Das Schwierige ist, ich kann persönlich keinen "Schuldigen" für das Ende der Freundschaft ausmachen. Der Rabbi handelte aus fester Überzeugung das Richtige zu tun, nicht weil er Michael bevormunden wollte, sondern weil sein Glaube keinen anderen Weg für ein glückliches Leben vorsieht. Die Fähigkeit über den Tellerrand seiner religiösen Ansichten zu blicken, besitzt er nicht. Und Michael schaffte es nicht, ein normales Leben zu führen, ganz einfach weil er gar nicht wusste, was das war, er hatte schliesslich nie die Gelegenheit es auszuprobieren. Abgesehen davon, dass er eben durch und durch Künstler und Freigeist war und sich nicht in eine vorgegebene Rolle pressen lassen konnte und wollte.
So endete die Sache mit Enttäuschung auf beiden Seiten, wobei man natürlich nur die Sicht des Rabbis kennt.

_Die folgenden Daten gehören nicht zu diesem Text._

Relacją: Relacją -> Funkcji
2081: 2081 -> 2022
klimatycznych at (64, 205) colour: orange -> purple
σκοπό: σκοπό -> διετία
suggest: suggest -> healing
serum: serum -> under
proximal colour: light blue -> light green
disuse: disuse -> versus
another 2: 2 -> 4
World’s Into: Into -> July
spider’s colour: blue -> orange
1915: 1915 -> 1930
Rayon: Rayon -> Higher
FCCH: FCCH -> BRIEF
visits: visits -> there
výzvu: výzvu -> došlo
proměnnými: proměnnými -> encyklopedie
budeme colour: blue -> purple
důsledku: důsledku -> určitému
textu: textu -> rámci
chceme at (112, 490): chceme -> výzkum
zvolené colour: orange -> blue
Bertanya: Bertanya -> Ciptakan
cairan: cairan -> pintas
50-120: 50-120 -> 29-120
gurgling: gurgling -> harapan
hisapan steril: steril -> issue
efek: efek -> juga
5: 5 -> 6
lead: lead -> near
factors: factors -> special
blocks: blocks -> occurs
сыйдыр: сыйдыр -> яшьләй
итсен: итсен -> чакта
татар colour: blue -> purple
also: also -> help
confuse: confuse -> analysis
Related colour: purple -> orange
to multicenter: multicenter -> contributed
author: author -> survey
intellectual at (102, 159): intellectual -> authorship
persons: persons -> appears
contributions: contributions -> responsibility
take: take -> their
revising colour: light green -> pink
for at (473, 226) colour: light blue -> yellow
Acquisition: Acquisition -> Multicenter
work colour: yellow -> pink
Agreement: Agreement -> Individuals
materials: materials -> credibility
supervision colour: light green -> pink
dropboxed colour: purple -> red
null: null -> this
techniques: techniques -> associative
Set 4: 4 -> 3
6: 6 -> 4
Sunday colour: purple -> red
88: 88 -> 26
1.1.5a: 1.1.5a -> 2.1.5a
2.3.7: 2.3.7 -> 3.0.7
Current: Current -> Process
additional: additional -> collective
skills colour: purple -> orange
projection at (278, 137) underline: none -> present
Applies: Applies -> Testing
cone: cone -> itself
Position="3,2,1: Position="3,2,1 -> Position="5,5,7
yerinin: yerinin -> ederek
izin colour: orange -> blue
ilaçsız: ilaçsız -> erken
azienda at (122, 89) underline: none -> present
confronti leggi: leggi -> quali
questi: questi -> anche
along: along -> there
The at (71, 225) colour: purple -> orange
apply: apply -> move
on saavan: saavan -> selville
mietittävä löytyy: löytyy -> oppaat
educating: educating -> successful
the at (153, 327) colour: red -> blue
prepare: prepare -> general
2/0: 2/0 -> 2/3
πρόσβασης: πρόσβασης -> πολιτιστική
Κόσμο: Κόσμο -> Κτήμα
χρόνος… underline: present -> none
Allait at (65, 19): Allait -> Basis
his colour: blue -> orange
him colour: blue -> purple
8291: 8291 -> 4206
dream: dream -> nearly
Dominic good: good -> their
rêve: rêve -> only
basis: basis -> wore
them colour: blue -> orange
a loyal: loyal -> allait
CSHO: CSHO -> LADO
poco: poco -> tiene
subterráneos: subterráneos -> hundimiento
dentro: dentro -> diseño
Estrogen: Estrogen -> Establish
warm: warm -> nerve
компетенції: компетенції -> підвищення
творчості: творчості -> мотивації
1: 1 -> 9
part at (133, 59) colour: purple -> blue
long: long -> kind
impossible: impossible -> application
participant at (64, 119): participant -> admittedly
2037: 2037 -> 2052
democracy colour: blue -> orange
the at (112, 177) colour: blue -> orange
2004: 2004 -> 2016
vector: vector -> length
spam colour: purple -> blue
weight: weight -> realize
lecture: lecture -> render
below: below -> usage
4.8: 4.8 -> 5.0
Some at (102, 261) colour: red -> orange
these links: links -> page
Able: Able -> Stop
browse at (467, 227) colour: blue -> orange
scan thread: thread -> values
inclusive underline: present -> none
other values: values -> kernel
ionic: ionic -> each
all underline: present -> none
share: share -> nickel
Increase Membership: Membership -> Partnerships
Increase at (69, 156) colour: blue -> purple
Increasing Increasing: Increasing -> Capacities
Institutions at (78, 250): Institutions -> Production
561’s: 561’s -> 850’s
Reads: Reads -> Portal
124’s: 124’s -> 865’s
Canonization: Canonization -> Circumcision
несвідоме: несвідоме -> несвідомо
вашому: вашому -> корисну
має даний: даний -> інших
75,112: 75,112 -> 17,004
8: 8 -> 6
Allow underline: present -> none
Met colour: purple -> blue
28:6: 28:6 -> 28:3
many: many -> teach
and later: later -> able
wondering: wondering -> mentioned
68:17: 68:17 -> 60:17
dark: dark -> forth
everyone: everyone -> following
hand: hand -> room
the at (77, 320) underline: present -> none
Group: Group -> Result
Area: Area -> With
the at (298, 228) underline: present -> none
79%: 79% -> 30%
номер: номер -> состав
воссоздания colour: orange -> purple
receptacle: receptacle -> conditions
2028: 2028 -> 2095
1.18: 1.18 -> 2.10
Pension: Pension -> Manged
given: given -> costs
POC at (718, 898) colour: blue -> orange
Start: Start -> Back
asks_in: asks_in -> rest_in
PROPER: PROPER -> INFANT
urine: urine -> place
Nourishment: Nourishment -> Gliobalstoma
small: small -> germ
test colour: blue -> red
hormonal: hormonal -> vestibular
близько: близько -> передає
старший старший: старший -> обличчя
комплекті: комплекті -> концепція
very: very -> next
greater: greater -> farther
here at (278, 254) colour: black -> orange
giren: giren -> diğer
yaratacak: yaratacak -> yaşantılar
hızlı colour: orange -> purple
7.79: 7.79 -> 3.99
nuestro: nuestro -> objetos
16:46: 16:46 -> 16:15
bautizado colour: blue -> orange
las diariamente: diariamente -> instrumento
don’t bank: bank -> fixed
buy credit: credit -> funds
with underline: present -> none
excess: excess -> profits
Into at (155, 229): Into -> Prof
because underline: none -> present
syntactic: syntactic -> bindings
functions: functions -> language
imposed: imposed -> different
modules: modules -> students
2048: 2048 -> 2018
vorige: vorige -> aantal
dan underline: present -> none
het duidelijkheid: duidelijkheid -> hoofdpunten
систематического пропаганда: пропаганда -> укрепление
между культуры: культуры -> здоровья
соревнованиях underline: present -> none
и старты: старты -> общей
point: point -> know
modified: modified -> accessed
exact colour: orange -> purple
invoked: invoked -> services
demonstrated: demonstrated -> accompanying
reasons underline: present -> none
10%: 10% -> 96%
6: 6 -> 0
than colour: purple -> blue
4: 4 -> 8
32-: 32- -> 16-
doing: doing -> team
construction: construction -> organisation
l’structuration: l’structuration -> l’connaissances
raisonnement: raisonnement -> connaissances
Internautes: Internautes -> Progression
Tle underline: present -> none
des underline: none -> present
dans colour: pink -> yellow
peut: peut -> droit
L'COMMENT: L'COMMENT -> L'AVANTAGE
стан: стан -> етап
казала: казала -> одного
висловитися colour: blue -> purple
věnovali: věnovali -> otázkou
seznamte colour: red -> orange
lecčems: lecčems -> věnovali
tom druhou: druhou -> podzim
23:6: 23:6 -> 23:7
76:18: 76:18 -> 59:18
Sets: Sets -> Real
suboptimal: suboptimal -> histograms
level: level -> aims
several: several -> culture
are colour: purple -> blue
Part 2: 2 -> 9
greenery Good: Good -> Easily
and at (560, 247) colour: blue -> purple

Alles in allem eine recht aufwühlende Lektüre, wobei für mich der ständige Bezug auf Gott und Religion etwas mühsam war, da ich zu konventionellen Religionen überhaupt keinen Zugang habe. In vielerlei Hinsicht kann ich die erzkonservativen Ansichten des Rabbi nicht verstehen, bestenfalls akzeptieren. Ich bin aber zu der Ansicht gelangt, dass er Michael keineswegs schaden oder mit dem Buch einfach abcashen will. Im recht pathetischen Schlusswort warnt er noch eindringlich vor den Gefahren, die die Besessenheit mit Ruhm und Reichtum für die ganze Gesellschaft bringt und schämt sich sogar dafür, dass er sich durch Michaels Aufmerksamkeit geschmeichelt gefühlt hat.